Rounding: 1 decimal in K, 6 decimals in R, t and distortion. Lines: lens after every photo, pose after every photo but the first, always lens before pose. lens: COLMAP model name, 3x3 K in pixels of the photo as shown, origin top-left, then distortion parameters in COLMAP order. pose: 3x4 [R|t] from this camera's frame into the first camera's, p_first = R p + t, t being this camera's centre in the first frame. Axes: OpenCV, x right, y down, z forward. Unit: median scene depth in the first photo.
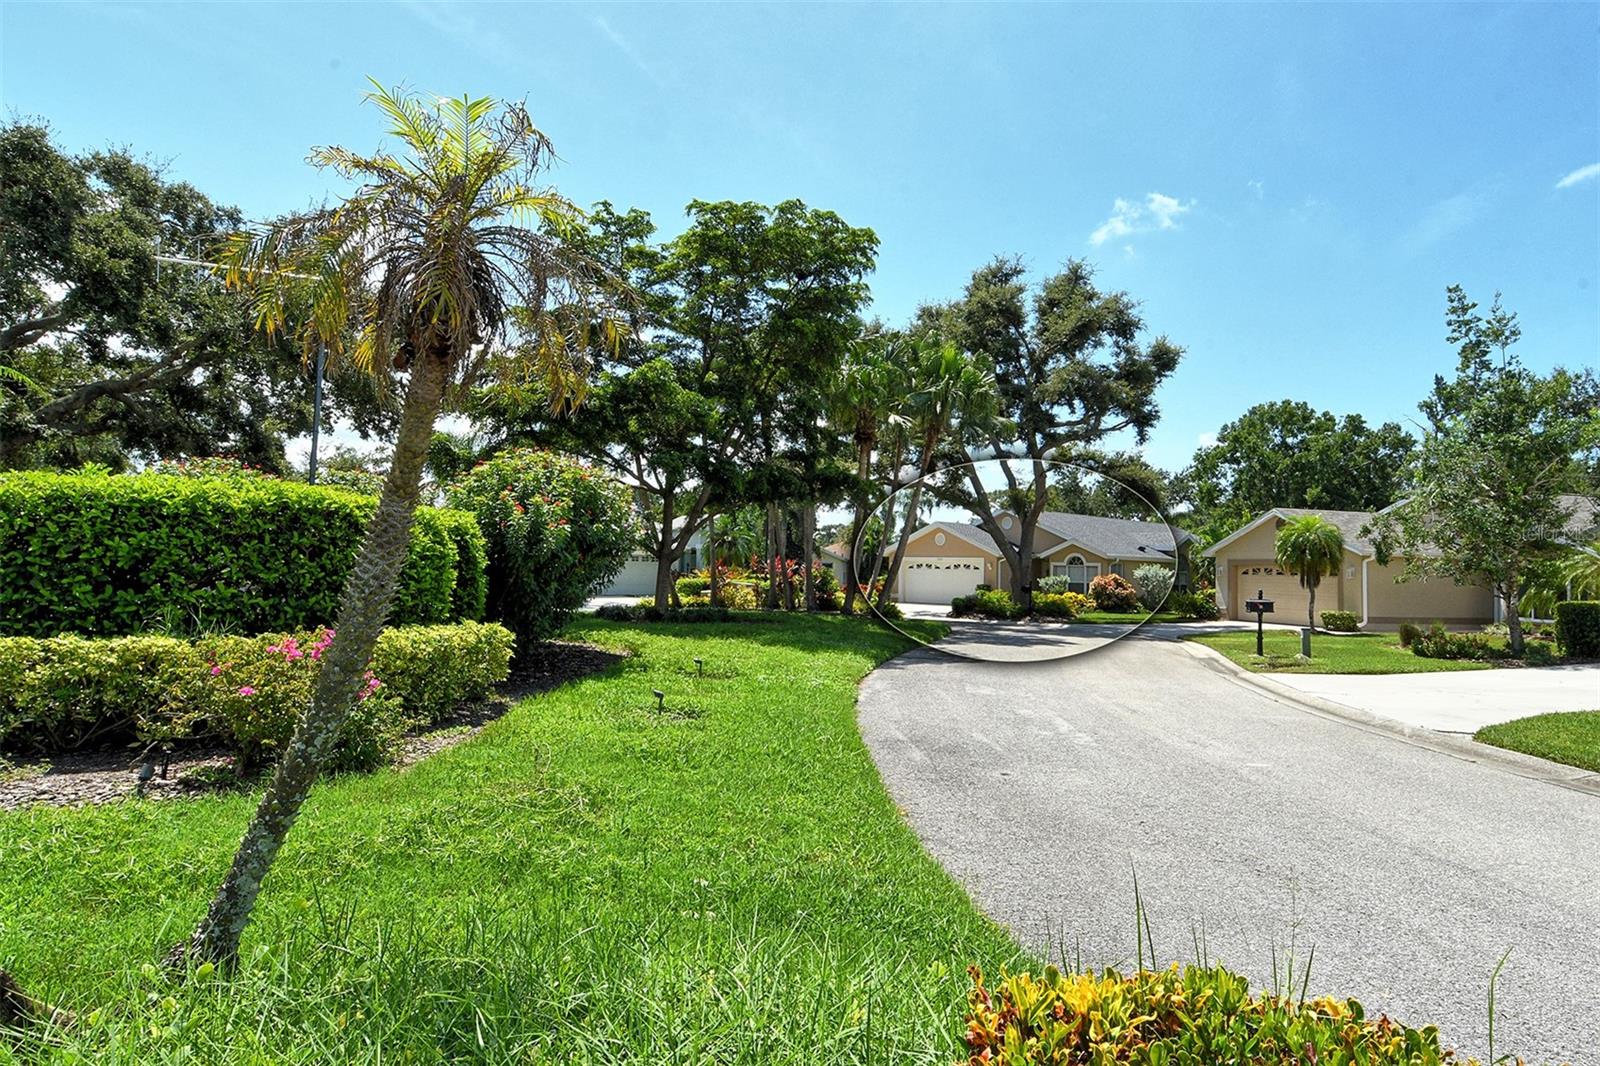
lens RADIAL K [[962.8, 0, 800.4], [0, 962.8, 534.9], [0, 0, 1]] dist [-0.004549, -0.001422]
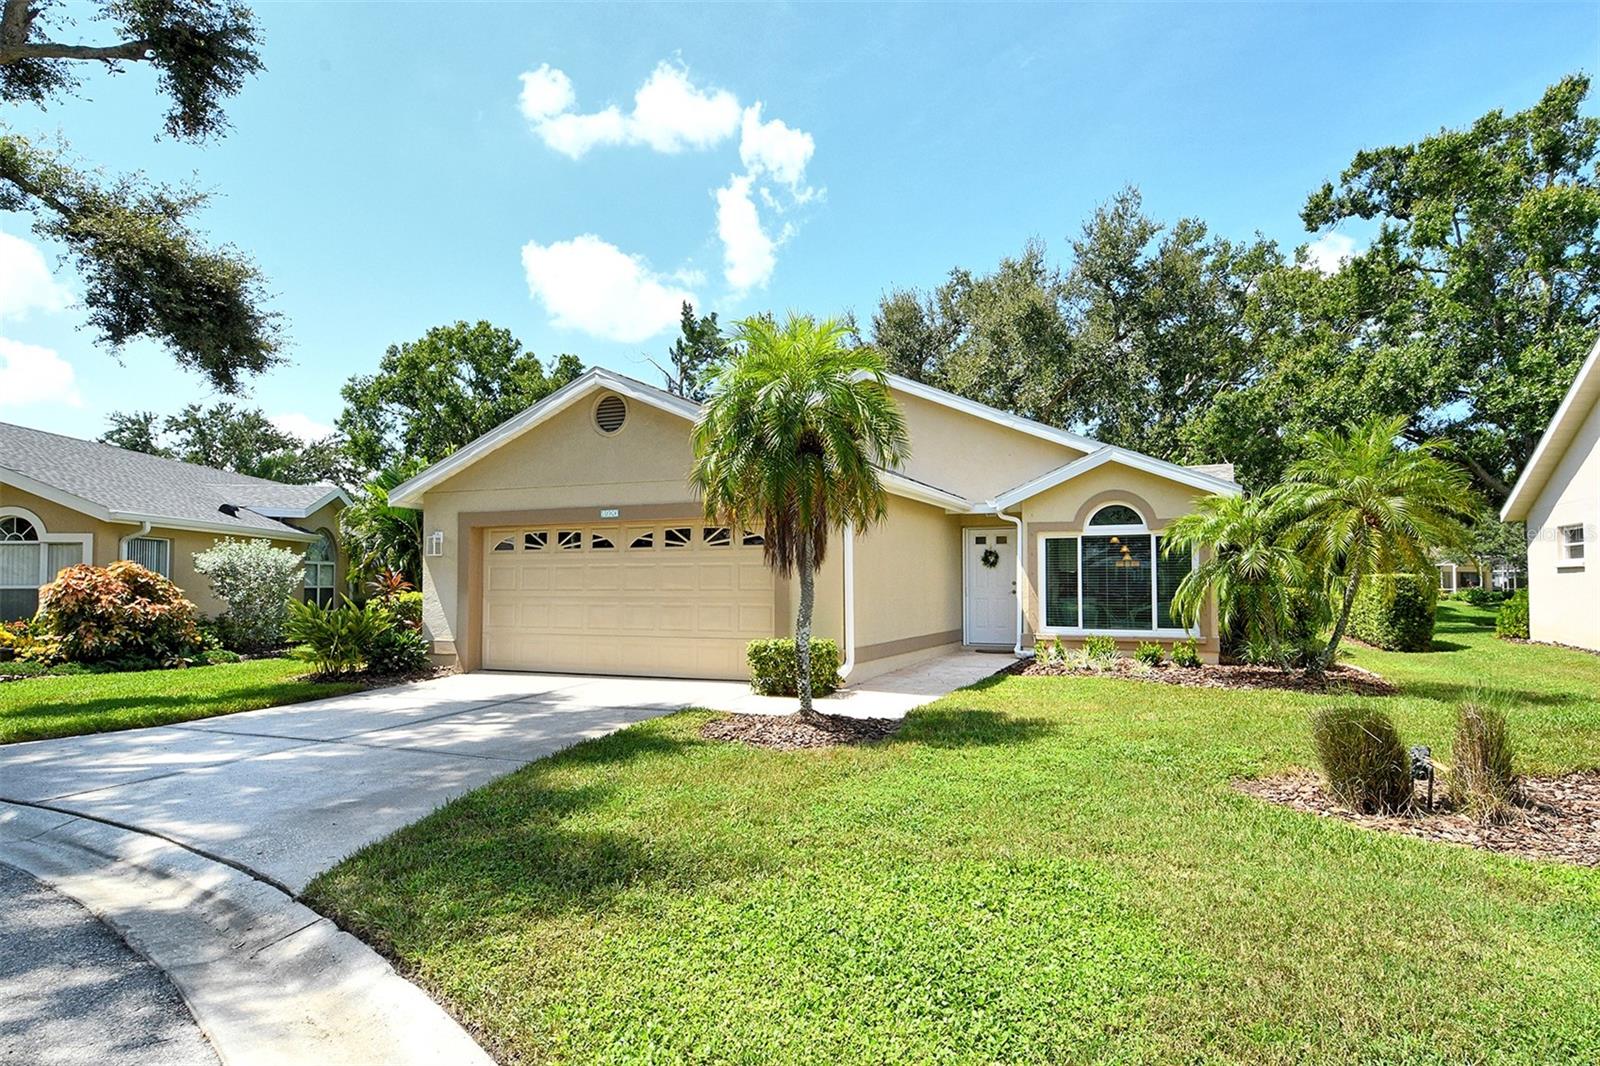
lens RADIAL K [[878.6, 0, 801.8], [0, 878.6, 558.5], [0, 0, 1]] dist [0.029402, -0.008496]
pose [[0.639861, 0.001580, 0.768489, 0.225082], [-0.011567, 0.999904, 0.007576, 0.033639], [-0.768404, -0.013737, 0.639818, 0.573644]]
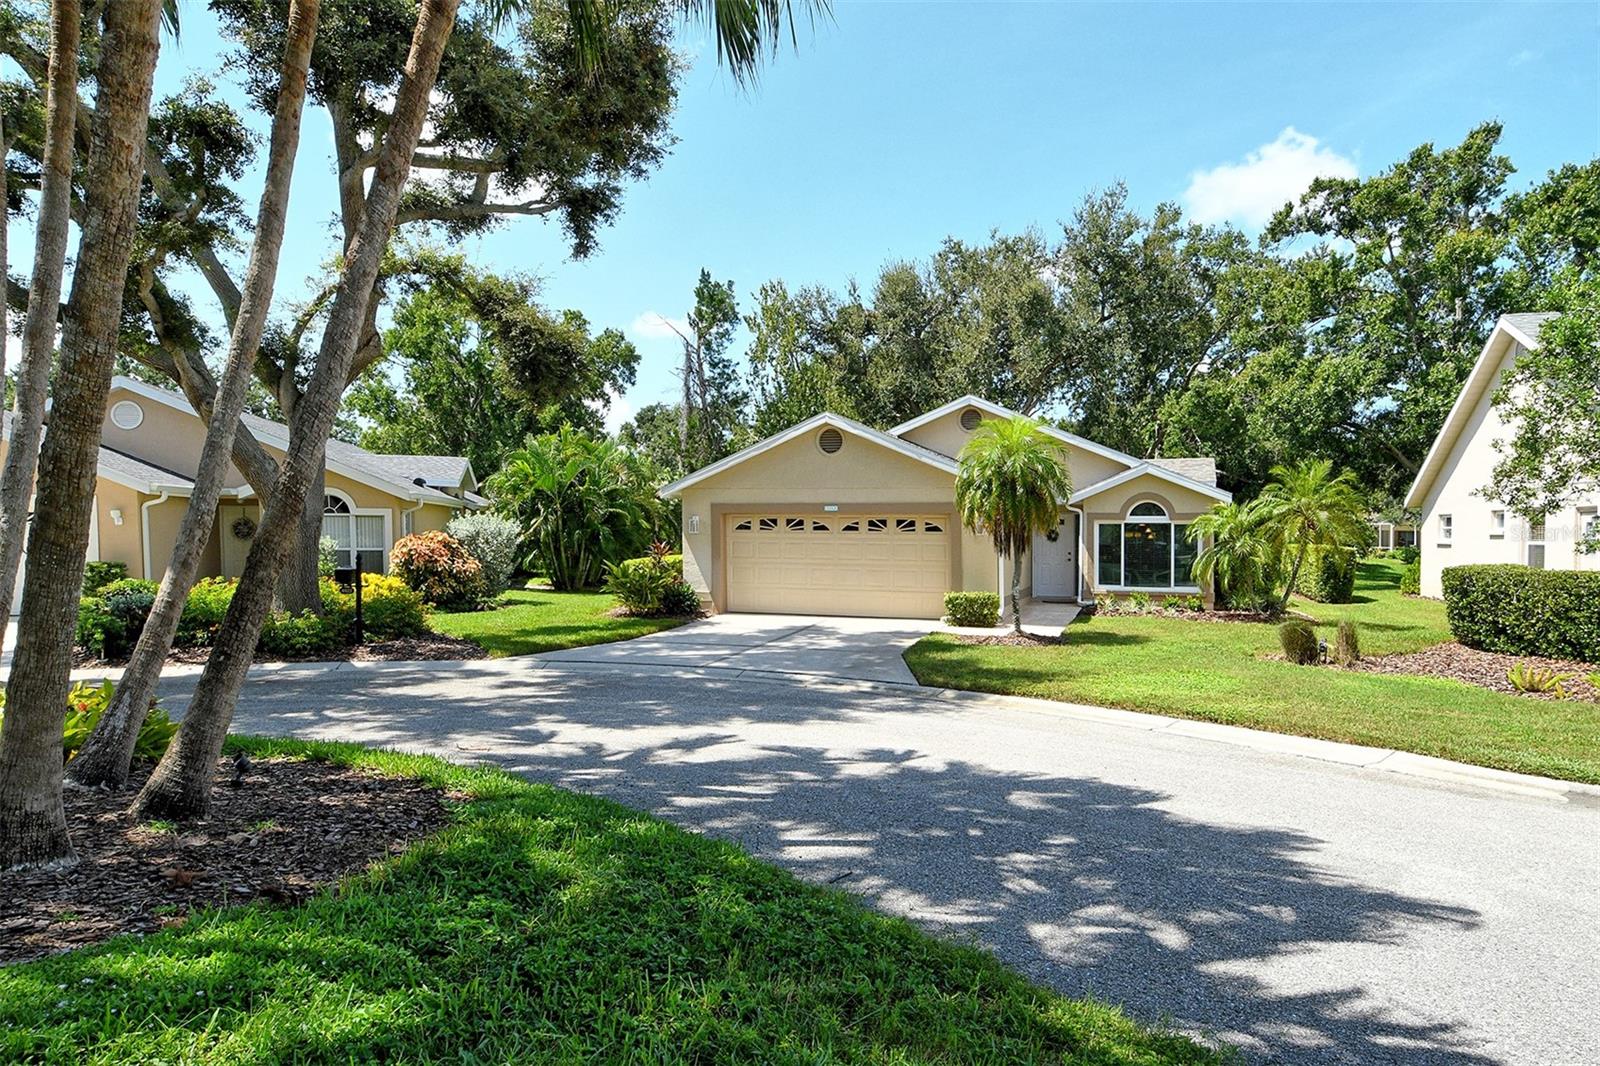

◆ ◆ ◆ ◆

Your answer must be the full listing, word for word, minus any images.

# Answer to this problem:
Rounding: 1 decimal in K, 6 decimals in R, t and distortion. Lines: lens after every photo, pose after every photo but the first, always lens before pose. lens: COLMAP model name, 3x3 K in pixels of the photo as shown, origin top-left, then distortion parameters in COLMAP order. pose: 3x4 [R|t] from this camera's frame into the first camera's, p_first = R p + t, t being this camera's centre in the first frame. Axes: OpenCV, x right, y down, z forward. Unit: median scene depth in the first photo.
lens RADIAL K [[962.8, 0, 800.4], [0, 962.8, 534.9], [0, 0, 1]] dist [-0.004549, -0.001422]
lens RADIAL K [[878.6, 0, 801.8], [0, 878.6, 558.5], [0, 0, 1]] dist [0.029402, -0.008496]
pose [[0.639861, 0.001580, 0.768489, 0.225082], [-0.011567, 0.999904, 0.007576, 0.033639], [-0.768404, -0.013737, 0.639818, 0.573644]]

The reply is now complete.